I'm working on a side project (no, not that one) with a friend, and I just caught myself following some really bad practices (and I fixed an SQL Injection vulnerability, oh my!). I was doing something that appears pretty benign: I'm letting users rate content by clicking on an image, or a link for "No Rating" or Spam.
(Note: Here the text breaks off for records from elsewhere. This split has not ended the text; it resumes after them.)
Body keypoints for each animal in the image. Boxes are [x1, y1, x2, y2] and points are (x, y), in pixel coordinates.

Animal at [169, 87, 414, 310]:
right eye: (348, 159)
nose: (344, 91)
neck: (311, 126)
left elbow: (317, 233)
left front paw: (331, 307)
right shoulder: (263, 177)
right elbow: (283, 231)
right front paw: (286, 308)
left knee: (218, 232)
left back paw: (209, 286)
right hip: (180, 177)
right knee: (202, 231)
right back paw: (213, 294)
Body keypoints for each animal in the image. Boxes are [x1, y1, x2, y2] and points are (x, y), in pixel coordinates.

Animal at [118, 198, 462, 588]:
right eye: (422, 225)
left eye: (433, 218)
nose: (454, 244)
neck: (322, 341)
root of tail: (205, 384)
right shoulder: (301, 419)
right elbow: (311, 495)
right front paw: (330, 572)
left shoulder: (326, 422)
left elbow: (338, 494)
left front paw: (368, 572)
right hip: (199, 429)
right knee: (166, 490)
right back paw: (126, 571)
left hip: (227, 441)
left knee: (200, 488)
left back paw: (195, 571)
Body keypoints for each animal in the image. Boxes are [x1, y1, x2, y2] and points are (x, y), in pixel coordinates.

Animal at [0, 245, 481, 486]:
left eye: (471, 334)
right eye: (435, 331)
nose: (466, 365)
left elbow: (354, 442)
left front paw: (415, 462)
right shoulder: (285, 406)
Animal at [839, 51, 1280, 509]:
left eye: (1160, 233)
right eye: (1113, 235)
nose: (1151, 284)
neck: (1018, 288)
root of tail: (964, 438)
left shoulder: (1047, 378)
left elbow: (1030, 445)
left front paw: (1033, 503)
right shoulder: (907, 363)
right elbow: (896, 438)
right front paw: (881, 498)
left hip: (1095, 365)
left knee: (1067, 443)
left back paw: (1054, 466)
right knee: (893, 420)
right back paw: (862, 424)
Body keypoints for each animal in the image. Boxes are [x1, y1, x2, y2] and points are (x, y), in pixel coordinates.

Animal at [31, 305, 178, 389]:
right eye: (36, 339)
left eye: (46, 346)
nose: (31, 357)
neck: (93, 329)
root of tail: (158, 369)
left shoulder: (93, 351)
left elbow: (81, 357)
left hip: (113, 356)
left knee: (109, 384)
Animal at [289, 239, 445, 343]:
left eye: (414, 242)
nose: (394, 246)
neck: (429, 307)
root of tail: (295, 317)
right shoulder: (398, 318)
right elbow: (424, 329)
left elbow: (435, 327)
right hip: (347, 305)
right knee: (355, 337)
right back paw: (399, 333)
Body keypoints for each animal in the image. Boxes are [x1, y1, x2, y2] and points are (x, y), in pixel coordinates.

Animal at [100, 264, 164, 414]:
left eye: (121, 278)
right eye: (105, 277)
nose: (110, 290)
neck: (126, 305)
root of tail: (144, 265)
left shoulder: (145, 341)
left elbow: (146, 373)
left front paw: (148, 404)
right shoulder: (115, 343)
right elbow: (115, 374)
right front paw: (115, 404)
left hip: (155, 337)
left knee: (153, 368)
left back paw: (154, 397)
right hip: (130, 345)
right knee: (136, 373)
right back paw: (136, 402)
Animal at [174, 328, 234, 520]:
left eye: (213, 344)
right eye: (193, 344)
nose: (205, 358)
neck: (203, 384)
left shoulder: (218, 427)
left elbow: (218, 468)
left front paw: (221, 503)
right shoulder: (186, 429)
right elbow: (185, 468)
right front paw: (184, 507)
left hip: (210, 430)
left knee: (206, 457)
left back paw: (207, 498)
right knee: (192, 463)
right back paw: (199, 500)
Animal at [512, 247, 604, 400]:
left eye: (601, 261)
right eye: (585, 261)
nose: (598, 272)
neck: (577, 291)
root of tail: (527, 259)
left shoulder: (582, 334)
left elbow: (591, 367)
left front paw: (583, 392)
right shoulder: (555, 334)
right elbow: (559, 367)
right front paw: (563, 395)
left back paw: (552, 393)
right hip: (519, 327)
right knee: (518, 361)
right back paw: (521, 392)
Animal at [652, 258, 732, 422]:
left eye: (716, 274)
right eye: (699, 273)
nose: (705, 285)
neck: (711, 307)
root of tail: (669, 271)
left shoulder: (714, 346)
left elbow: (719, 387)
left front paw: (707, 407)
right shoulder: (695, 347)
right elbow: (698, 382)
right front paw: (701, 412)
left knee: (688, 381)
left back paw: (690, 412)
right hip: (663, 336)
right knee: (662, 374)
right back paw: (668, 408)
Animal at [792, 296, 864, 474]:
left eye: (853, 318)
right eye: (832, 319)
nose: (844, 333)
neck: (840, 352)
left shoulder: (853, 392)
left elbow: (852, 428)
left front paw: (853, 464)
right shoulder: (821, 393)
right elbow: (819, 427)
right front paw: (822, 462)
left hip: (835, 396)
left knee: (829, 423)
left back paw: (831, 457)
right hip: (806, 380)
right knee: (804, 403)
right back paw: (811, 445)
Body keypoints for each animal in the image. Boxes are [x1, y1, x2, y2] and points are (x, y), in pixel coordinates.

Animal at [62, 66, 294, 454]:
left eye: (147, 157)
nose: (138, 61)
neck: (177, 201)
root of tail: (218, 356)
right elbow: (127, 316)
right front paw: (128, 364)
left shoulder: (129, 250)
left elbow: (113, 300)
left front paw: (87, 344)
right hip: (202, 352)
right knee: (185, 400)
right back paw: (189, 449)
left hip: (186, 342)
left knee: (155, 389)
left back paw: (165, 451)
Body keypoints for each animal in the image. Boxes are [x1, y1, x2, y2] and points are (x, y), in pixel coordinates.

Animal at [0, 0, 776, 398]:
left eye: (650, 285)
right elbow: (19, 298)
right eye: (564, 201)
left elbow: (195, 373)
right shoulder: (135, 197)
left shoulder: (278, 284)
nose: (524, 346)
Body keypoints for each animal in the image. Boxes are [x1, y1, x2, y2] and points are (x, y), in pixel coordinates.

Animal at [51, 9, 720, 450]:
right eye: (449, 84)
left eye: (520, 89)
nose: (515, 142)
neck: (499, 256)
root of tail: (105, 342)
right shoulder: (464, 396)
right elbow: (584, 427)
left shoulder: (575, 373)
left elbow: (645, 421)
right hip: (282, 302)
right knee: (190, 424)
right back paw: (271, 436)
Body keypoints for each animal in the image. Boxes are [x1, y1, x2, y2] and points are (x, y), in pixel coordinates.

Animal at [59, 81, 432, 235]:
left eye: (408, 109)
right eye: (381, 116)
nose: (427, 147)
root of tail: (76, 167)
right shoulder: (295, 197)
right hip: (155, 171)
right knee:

They're all regular anchor links that link back to the page itself, with information embedded into GET on which item was being rated, and a nonce for csrf protection (else you could (if you were sneaky enough) make everyone rate your content well with a CSRF attack embedded into your own page).
Did you catch the problem? (after the jump)

The problem here is how I'm letting "people" rate the content, an anchor link. Sure it's quick, easy and it works, but it's bad. The HTTP spec calls for GET to be "Safe", which is somewhat loosely defined, but this most definetly doesn't fit. Rating an item has a lasting effect, the site remembers your rating, spam ratings are measured against the content to remove items etc. Fixing this took a bit of work on my side, switching the simple anchor tags to be form buttons, with data embedded into the name, but it's a really good idea. Search engines, and other spiders are smart enough not to POST data, but following regular anchor links is their job. If I had left it as is the next (first?) time the site got spidered the bot would have gone through and rated every single post with every single possible rating.

Comments »

Buy valium.
Buy valium. Buy valium c.o.d.. Buy c.o.d. valium. Buy valium online wholesale prices save up to no. Buy valium pay cod overnight delivery.
Weblog: Buy valium.
Tracked: Dec 18, 10:24
Valium no prescription.
Valium no prescription. Cheap valium no prescription. Buy valium online without a prescription. Valium prescription online.
Weblog: No prescription valium.
Tracked: Dec 18, 13:31
Buy valium online without prescription.
Valium no prescription.
Weblog: Valium without prescription.
Tracked: Dec 18, 23:39
Tramadol cod.
Cod tramadol cod. Tramadol shipped cod. Tramadol cheap cod. Tramadol cod. Cod overnight tramadol.
Weblog: Buy cheap tramadol tramadol mg quick delivery cod.
Tracked: Dec 19, 08:38
I wouldn't say the RFC is loosely defined:

"In particular, the convention has been established that the GET and HEAD methods SHOULD NOT have the significance of taking an action other than retrieval."

It also calls for the GET request method to be idempotent:


Idempotent methods are defined in the RFC immediately following the section of safe methods:


I elaborated on this a bit last year:


(I also touched on the SHOULD versus MUST distinction.)

Hope that helps. :-)
#1 Chris Shiflett (Homepage) on 2007-11-11 16:34 (Reply)

Enclosing asterisks marks text as bold (*word*), underscore are made via _word_.
Standard emoticons like :-) and ;-) are converted to images.

Hi, I’m Paul Reinheimer, a developer working on the web.

I co-founded WonderProxy which provides access to over 200 proxies around the world to enable testing of geoip sensitive applications. We've since expanded to offer more granular tooling through Where's it Up

My hobbies are cycling, photography, travel, and engaging Allison Moore in intelligent discourse. I frequently write about PHP and other related technologies.